SPECIAL REPORT

Anthrax as a Weapon of
Terrorism and Difficulties Presented
in Response to its Use

From COUNTER TERRORISM and SECURITY REPORTS, DJ has the privilege of re-producing this fine article on one of the most dangerous chemicals

In the wake of the Persian Gulf War, Oklahoma City bombing and use of sarin by Aum Shinrikyo in Tokyo, the potential use of nuclear, biological and chemical (NBC) weapons by terrorists within the United States has come to the attention of the print and electronic media. As recently as June 14, 1998, 60 Minutes ran a story concerning the use of anthrax as a weapon in major cities such as New York and Boston. Earlier this year, Secretary William Cohen appeared on the This Week programme using a 5 lb. bag of sugar to demonstrate the amount of anthrax bacillus necessary to devastate a major metropolitan city.
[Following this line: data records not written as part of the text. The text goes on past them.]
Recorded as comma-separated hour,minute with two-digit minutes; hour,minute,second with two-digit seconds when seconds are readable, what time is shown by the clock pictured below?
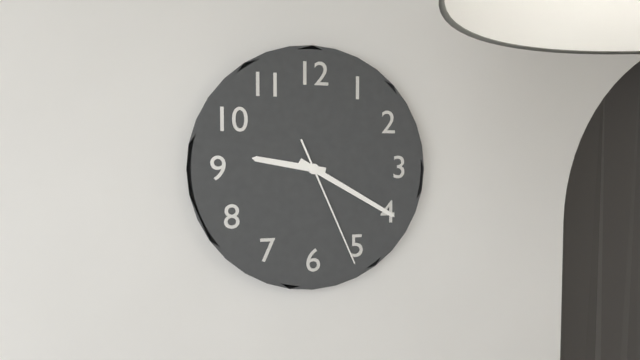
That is 9,20,26
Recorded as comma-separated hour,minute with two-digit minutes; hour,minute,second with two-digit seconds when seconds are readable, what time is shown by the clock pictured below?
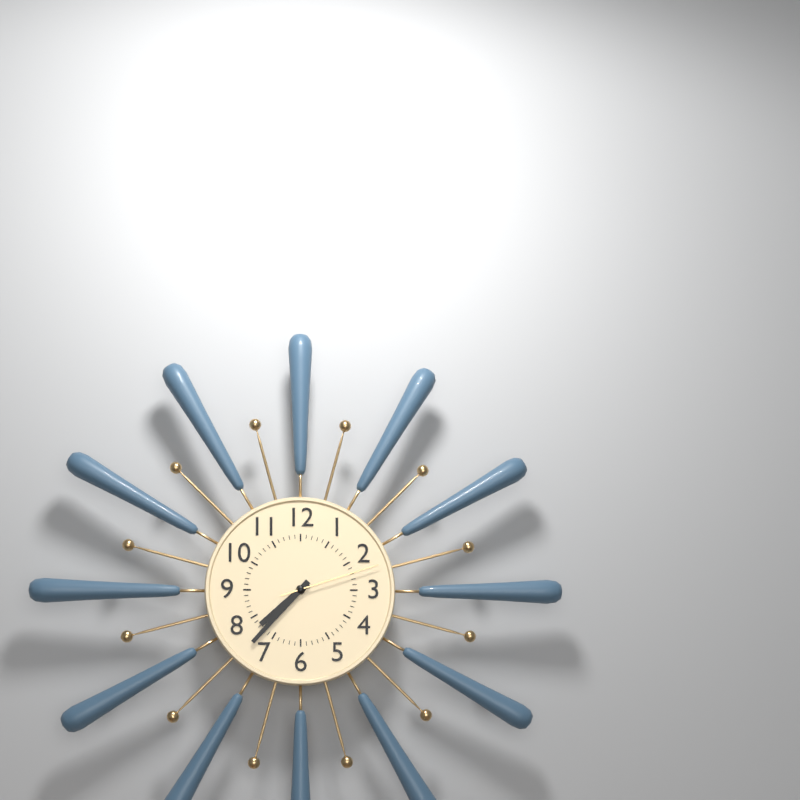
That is 7,37,12
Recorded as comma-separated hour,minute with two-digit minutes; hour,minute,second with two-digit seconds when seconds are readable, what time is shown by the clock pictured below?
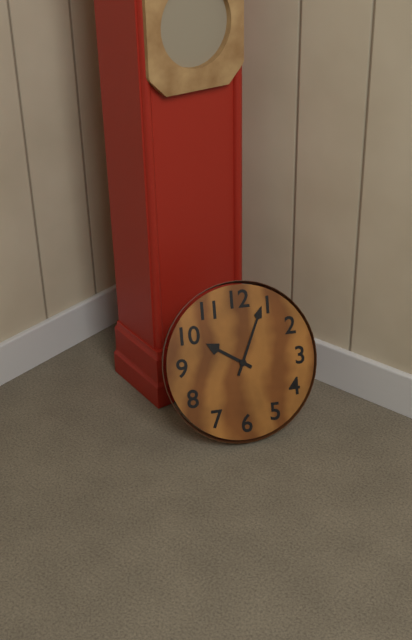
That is 10,04
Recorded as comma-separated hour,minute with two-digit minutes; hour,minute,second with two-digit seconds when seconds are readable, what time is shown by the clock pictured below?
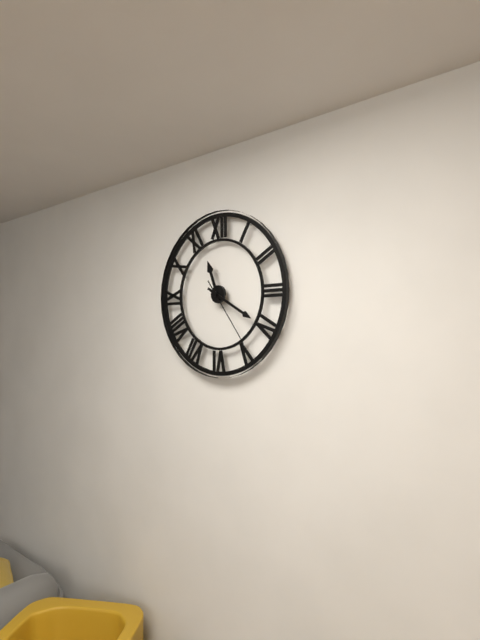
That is 11,20,24
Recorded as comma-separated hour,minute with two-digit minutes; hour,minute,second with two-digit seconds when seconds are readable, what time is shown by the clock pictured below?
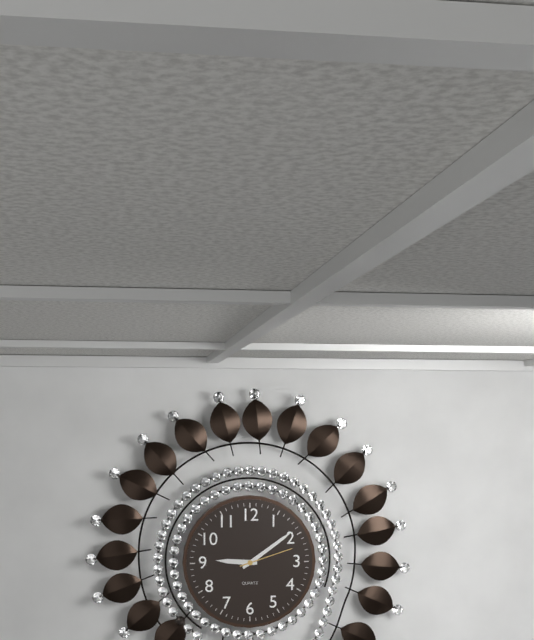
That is 9,09,12
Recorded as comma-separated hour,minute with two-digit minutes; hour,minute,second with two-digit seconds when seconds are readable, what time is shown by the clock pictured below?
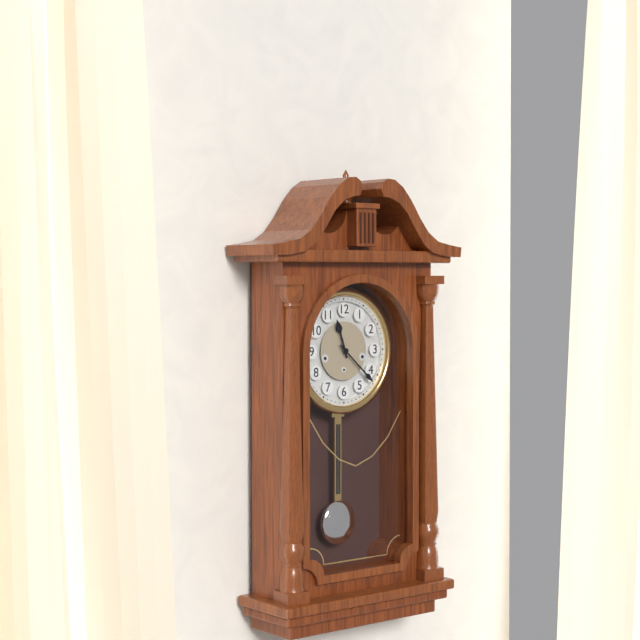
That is 11,22
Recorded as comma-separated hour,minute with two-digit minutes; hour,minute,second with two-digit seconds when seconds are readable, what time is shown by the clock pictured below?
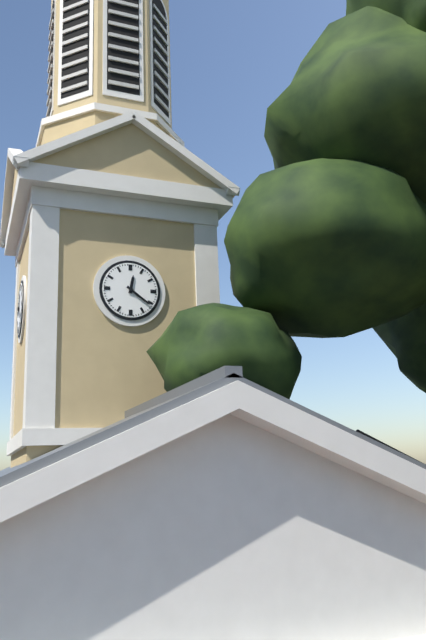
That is 12,21
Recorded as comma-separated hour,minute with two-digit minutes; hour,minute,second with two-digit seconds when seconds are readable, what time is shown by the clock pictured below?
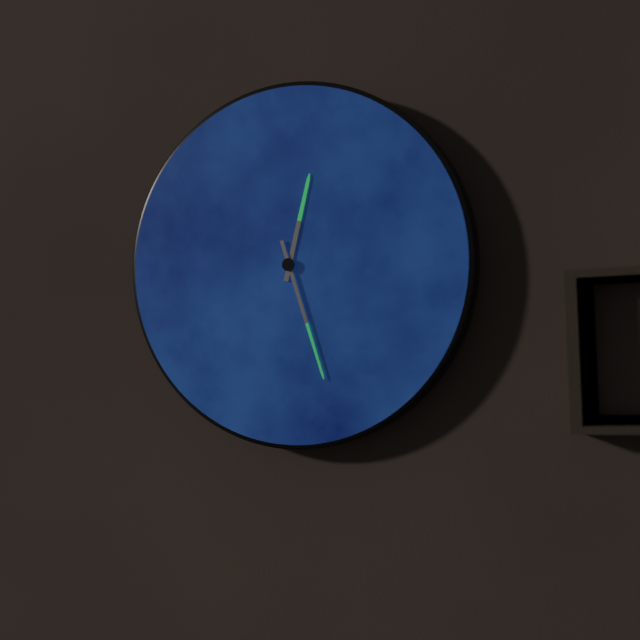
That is 12,27
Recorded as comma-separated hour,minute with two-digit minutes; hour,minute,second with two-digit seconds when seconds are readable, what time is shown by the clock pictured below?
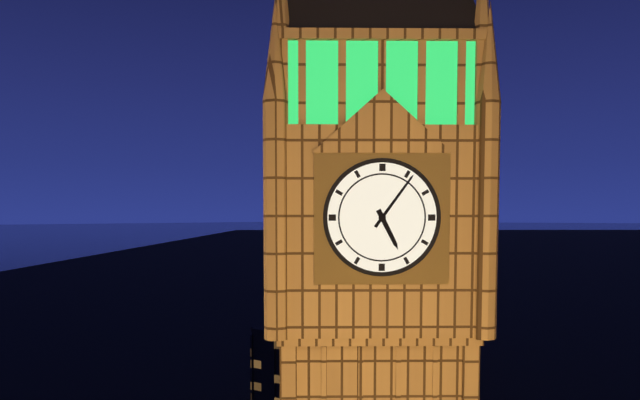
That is 5,06
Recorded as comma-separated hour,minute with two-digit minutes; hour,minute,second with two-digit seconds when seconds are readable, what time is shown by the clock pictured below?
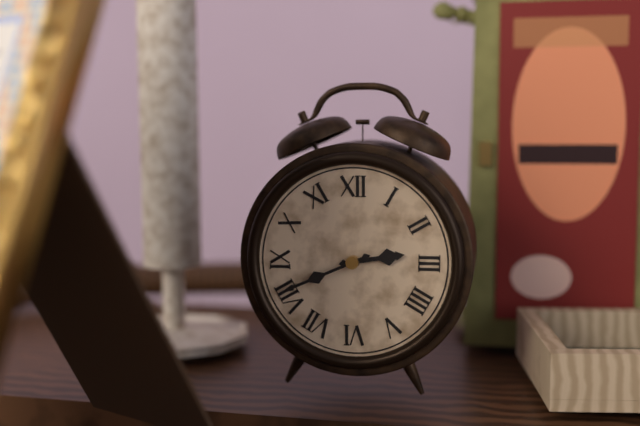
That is 2,41
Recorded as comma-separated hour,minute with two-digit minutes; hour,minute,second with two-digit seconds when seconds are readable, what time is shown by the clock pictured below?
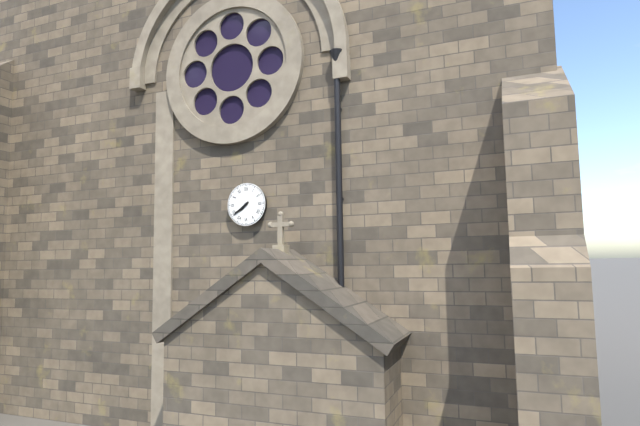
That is 7,39
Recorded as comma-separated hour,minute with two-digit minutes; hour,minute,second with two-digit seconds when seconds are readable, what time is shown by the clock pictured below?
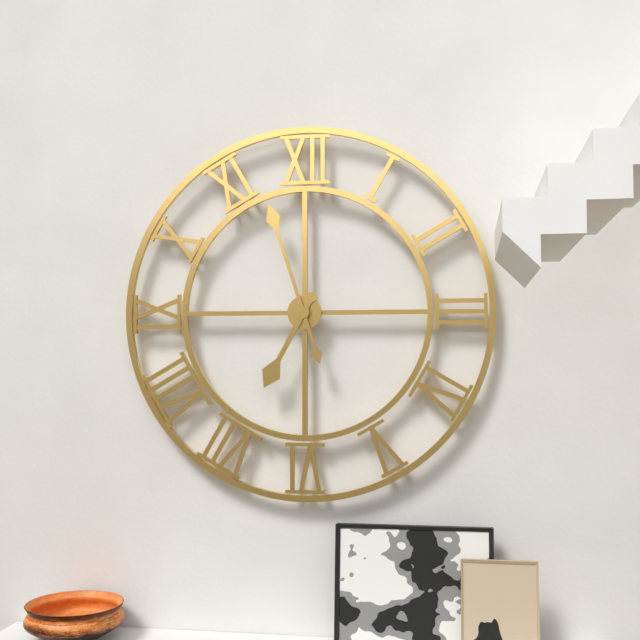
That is 6,57
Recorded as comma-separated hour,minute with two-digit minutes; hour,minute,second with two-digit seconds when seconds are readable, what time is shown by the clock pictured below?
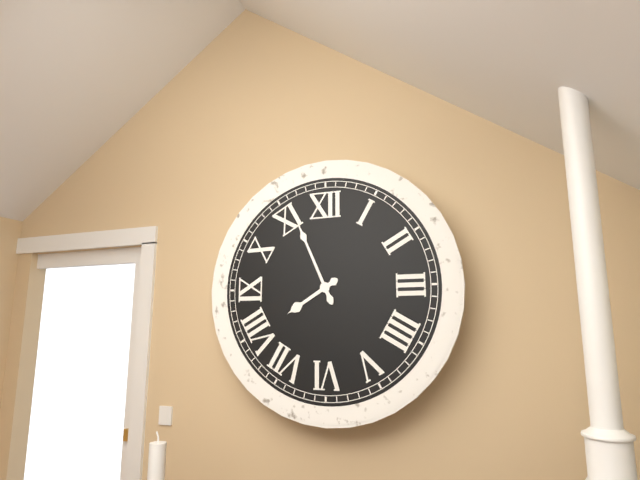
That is 7,56
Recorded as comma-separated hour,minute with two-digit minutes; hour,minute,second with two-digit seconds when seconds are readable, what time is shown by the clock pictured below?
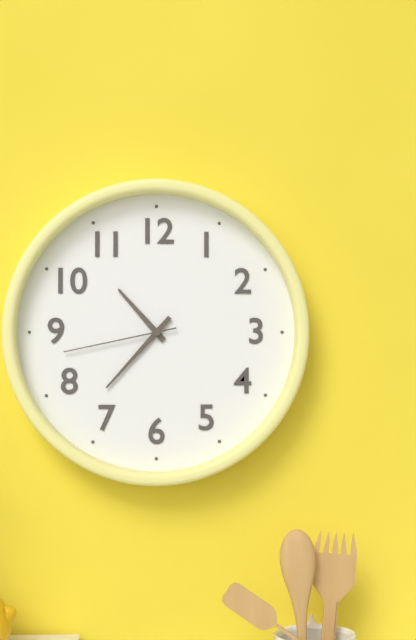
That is 10,37,43
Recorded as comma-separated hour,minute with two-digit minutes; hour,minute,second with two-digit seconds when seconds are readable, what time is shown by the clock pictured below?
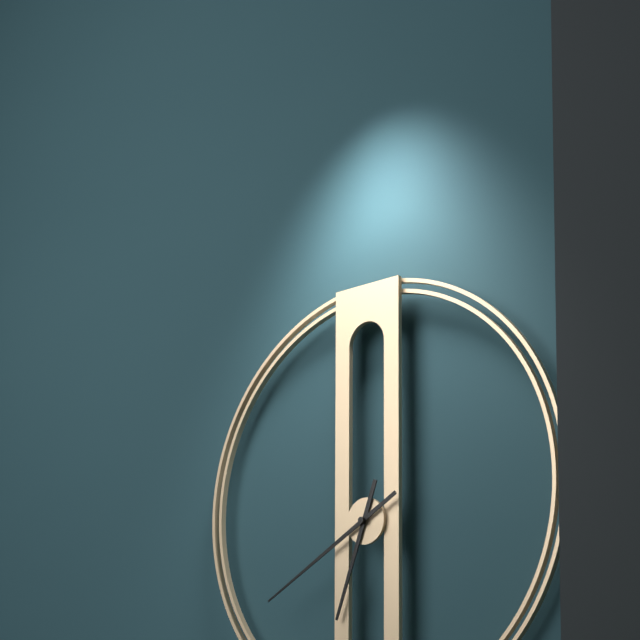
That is 6,40
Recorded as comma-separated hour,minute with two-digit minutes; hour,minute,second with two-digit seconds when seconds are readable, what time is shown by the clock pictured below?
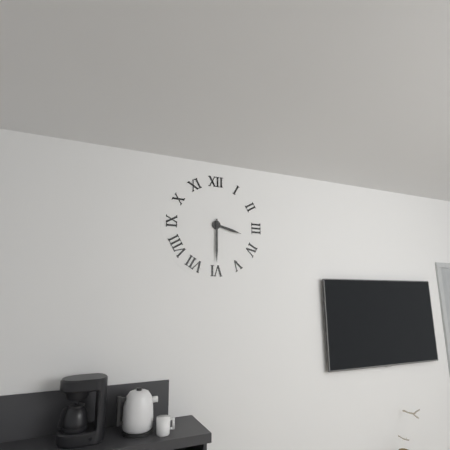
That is 3,30
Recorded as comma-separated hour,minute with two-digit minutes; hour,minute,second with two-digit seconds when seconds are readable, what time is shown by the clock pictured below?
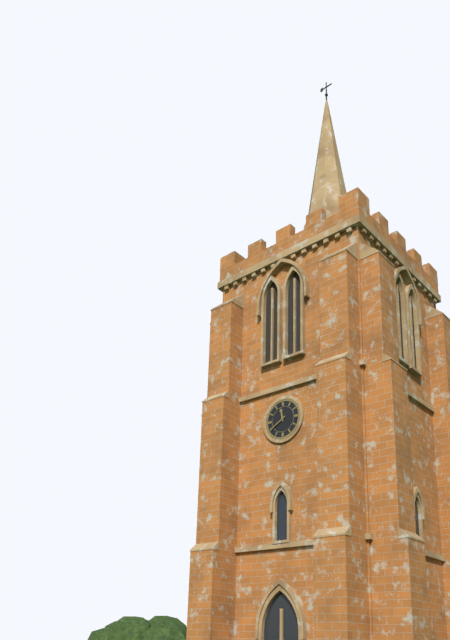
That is 11,40
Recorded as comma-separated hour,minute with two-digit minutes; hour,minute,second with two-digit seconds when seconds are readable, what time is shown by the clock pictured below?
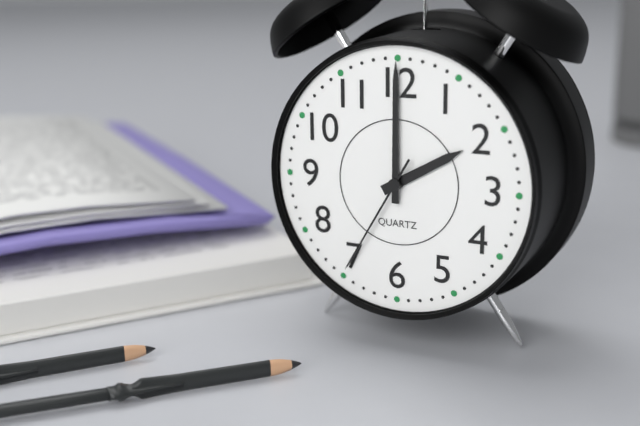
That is 2,00,35
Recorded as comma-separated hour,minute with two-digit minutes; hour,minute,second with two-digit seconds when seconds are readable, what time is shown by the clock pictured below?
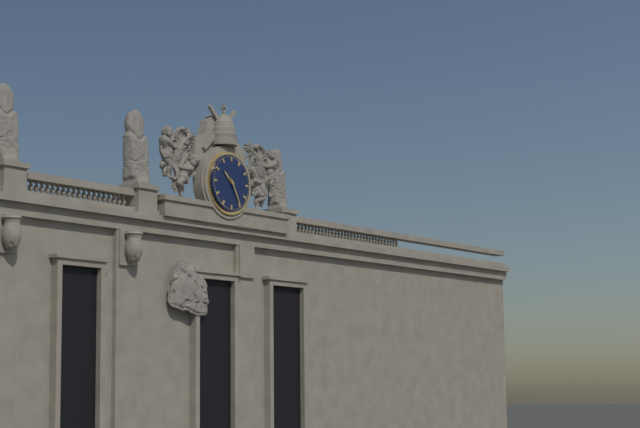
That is 10,25
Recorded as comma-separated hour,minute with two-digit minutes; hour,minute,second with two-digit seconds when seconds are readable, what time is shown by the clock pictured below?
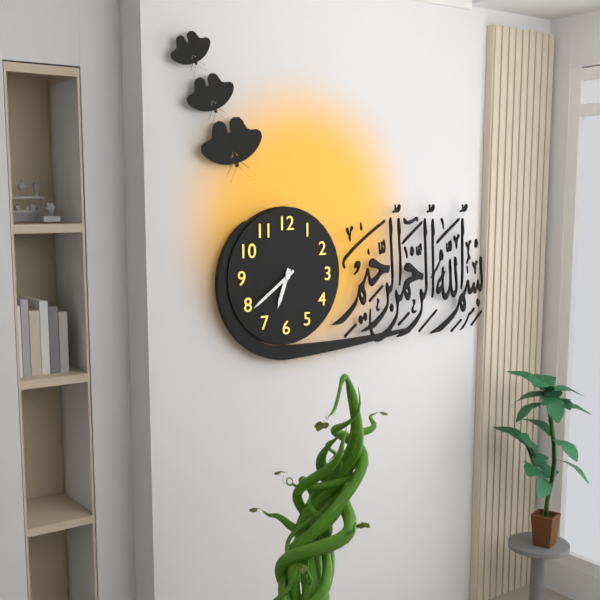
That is 6,39
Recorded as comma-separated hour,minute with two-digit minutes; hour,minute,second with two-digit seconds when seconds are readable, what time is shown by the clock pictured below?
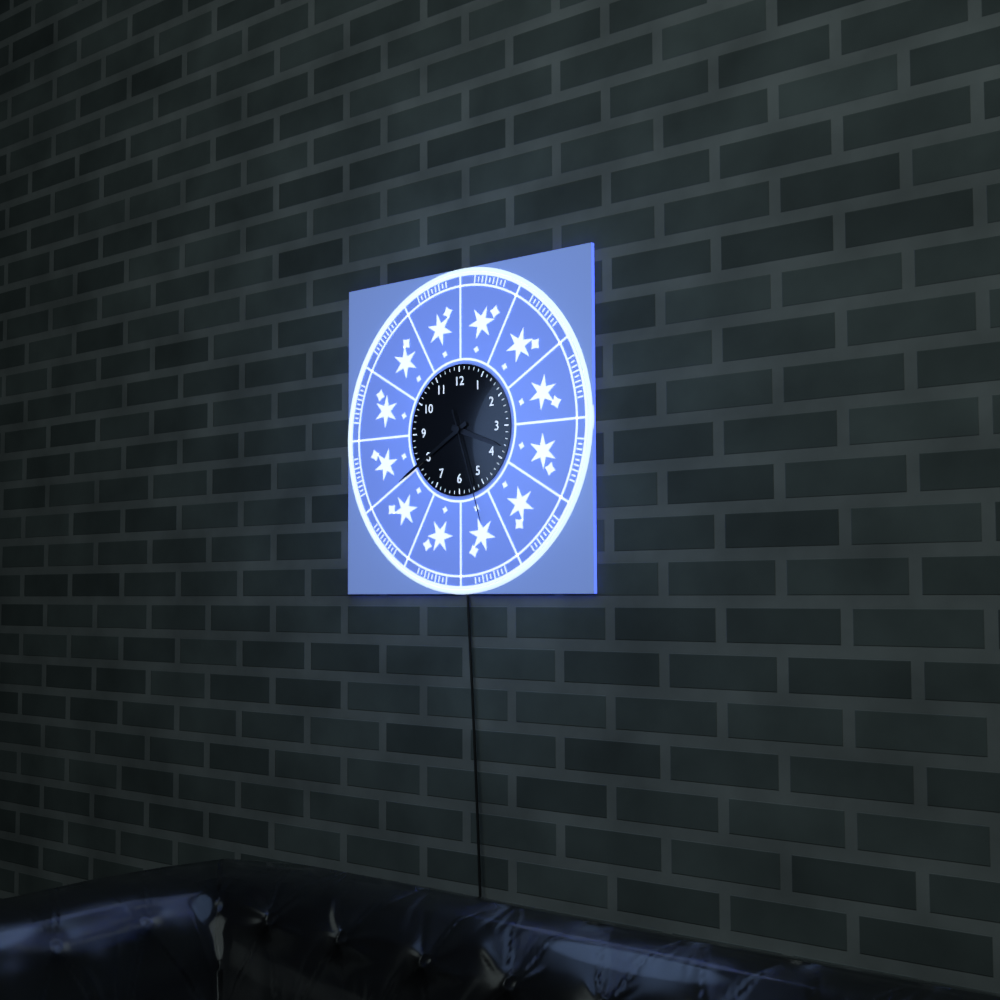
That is 3,40,27
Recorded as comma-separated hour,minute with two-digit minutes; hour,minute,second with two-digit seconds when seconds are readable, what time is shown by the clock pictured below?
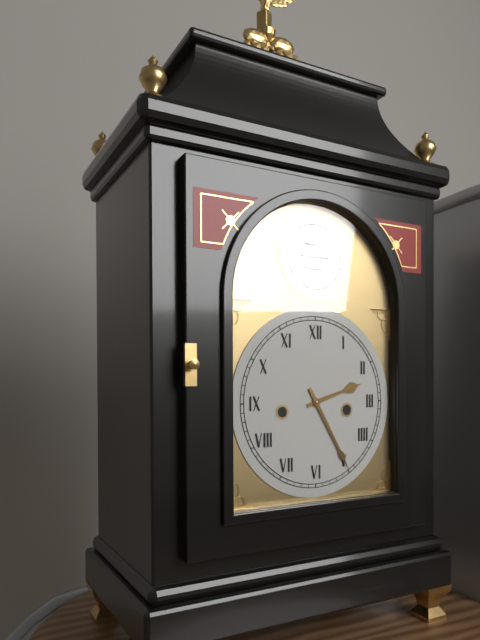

While much information is being presented about the threat of anthrax as a weapon of mass destruction, little information is being disseminated concerning the reasons why anthrax can be used as a weapon or how to respond to its use. While anthrax is in its simplest term, a hazardous material, it is a disease that has had a long standing presence in human history. This article is an effort to consolidate the mass of information concerning anthrax from multiple unclassified sources.

Anthrax in History

The disease of anthrax infections has a long history with mankind. It is a bacterium that primarily effects grazing animals, such as sheep, cattle, goats and horses. Anthrax was known to ancient cultures, and is described to have killed 40,000 horses and 100,000 cattle in the possession of the Huns during their movement across Eurasia in 80 AD. As a considerable bane to the European livestock trade, throughout the 18th and 19th century, much effort was put into the identification and prevention of anthrax in animals. Anthrax (scientific name Bacillus anthracis) was the first microorganism identified as the cause of a specific disease by Dr. Robert Koch in 1876. Later that year Dr. Koch was growing Anthrax bacillus in his laboratory. Within the decade, Louis Pasteur for use in livestock developed a viable anthrax vaccine.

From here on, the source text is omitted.